-- What you will do --
Report every line in the rows below that contains the word "столь". Case counts.

-- Dataset records --
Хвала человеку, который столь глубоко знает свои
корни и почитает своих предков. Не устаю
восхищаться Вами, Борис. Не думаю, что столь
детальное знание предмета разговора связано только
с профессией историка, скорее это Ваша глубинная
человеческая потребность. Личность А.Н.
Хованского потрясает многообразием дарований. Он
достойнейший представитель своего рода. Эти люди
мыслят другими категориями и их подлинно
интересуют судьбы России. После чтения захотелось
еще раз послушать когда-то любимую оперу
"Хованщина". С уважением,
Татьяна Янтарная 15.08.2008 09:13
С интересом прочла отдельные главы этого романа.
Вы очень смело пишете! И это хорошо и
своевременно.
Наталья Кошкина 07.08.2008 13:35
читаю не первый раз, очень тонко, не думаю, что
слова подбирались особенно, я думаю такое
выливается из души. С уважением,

-- Answer to the exercise --
Хвала человеку, который столь глубоко знает свои
восхищаться Вами, Борис. Не думаю, что столь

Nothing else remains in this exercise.